Not abandoning masks
Tri-County’s reason for moving to end its mask mandates was not because masks aren’t working, Douglas emphasized.
“We’re going to continue to recommend mask use per CDC and CDPHE guidance during times of high transmission,” Douglas said. Mask use may still be needed for people who are particularly vulnerable to illness from COVID, Douglas’ presentation added.
“I think it made sense for public health departments to do the admittedly unpopular things that we’ve done,” said Douglas, adding that he feels the pandemic is getting close enough to the point when it’s safe to drop the mandates.
Tri-County Health in November issued its most recent indoor mask mandate. The public health order was to remain in effect through Jan. 2 — and further after that until staffed intensive-care unit bed capacity reaches 10% or greater for 14 consecutive days.
The 10% ICU capacity mark was to be considered at a regional level because “no county is an island in terms of its hospitals,” Douglas said in November.
Tri-County was watching data in the North Central Region that covers Adams and Arapahoe counties, according to a news release. The North Central Region is one of 10 emergency preparedness regions in Colorado, Douglas said during the Jan. 31 meeting.
“We have not yet hit the greater than 10% capacity for 14 straight days yet, but we have since Jan. 16 begun to see the greatest sustained increase in hospital capacity since we began using this metric just before Thanksgiving,” Douglas said.
When Tri-County set up that metric, the region was in the middle of the delta wave of COVID, when hospitalization data was more significant. The relationship between ICU capacity and what’s happening with COVID in communities is now less tight because omicron typically causes less-severe illness, Douglas said.
“More and more, the ICU capacity is being filled up by folks with non-COVID illness,” Douglas said.
Concerns about vulnerable students
Tri-County has worked closely with school districts to ensure they have capacity to implement a range of prevention measures to accommodate students who are at higher risk of illness from COVID and to minimize disruptions to in-person learning, Douglas said in the Jan. 31 news release.
Chris Gdowski, superintendent of Adams 12 Five Star Schools, noted that public schools typically serve students who have significant health impairments, so his school district has experience working with families of students who have health needs.
For example, the school district often makes seating adjustments when students have a peanut allergy, Gdowski said during Tri-County’s meeting, and the district may take similar steps for people who are at high COVID risk.

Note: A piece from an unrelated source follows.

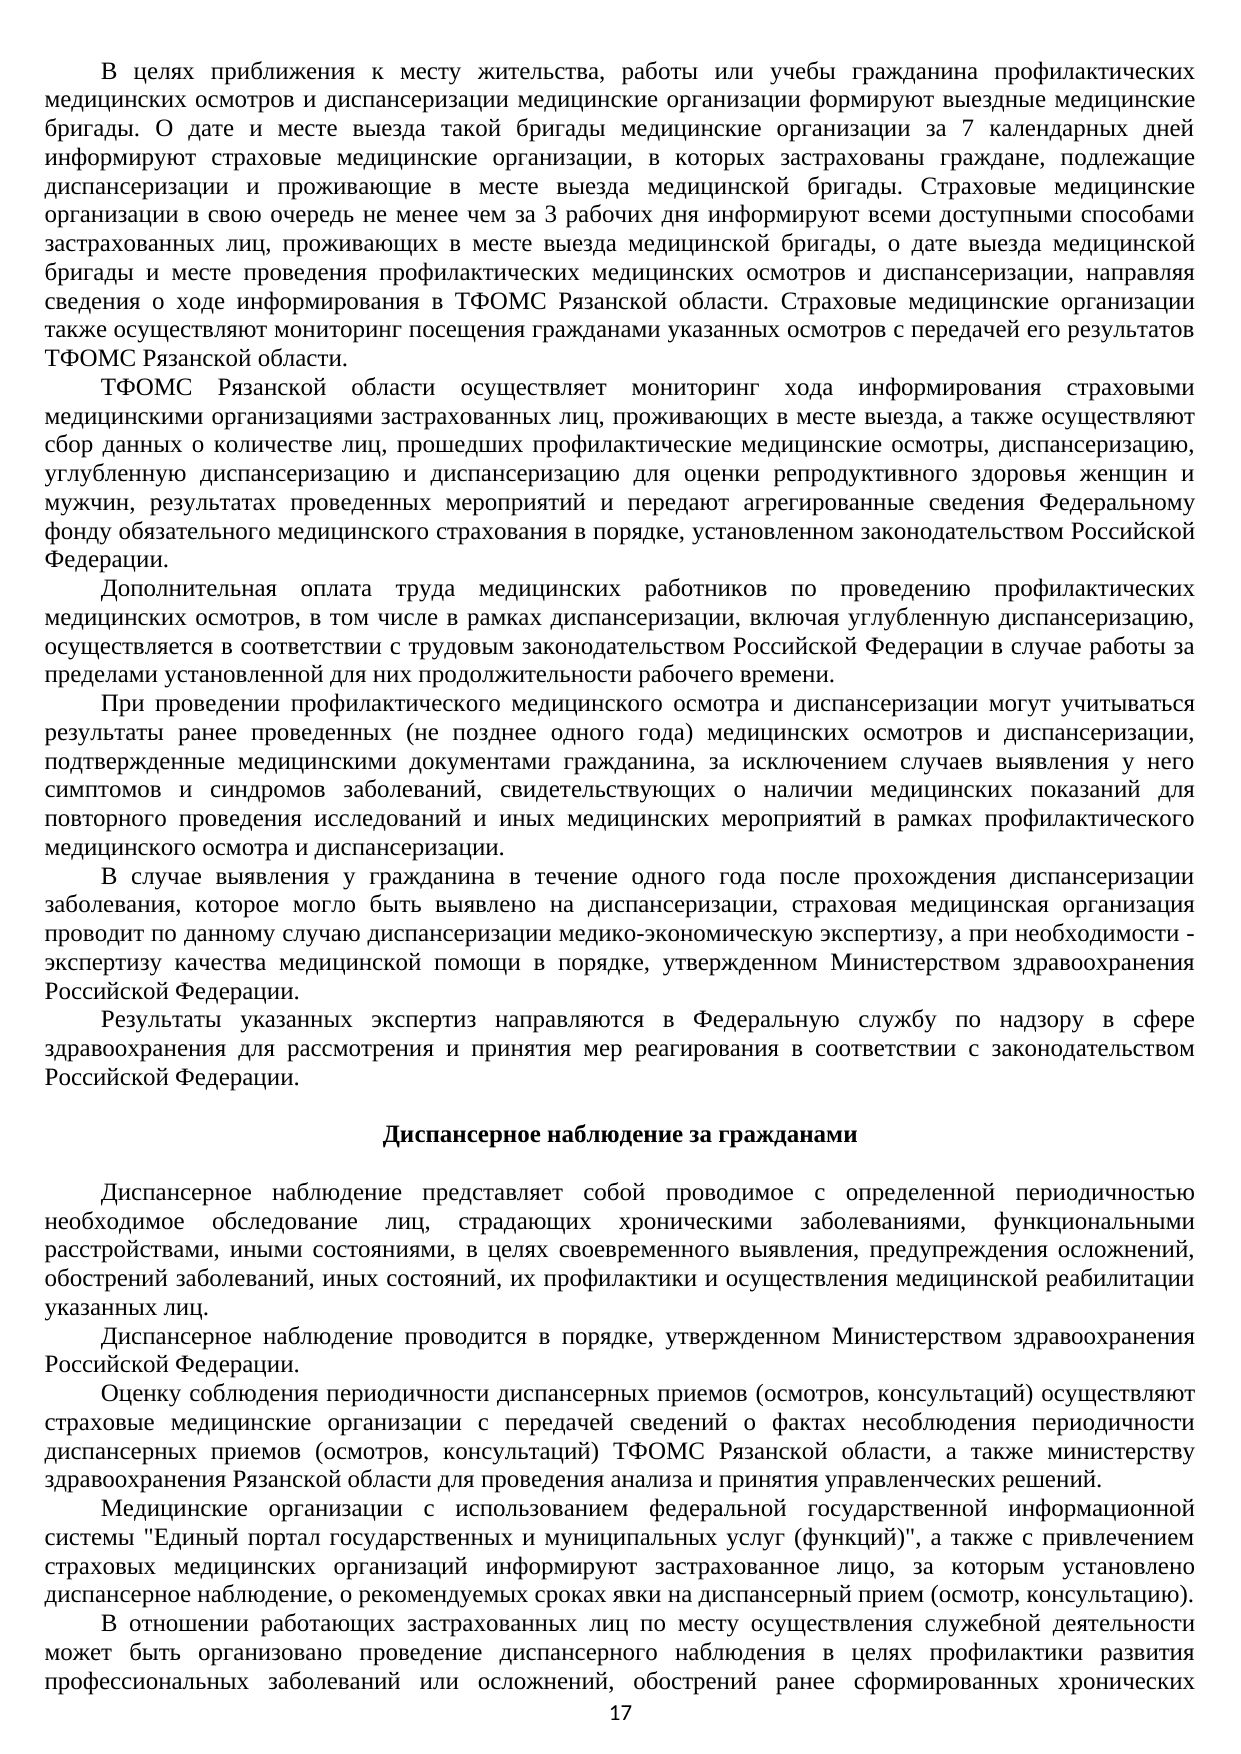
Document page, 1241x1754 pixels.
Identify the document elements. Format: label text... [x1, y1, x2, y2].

He pointed to the district’s supply of KN95 masks as another tool that could protect those students.
“We have lots of portable air filtration systems that we can either sit the student close to or move them close to,” Gdowski added.

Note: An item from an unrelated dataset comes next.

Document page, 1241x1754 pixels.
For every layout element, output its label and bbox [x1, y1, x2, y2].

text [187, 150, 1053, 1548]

Even amid Tri-County’s ending of mask requirements, schools are still subject to a federal order for students to wear masks on buses, Gdowski noted.
Tri-County’s most recent school mask mandate, an order requiring masks for all people age 2 and older in schools and child-care settings in Adams and Arapahoe, took effect on Sept. 1.
Tri-County's broader mask mandate applied in public indoor places, such as event spaces and businesses. The mask mandate applied to all people age 2 and older in all public indoor spaces in Adams and Arapahoe. It took effect in late November.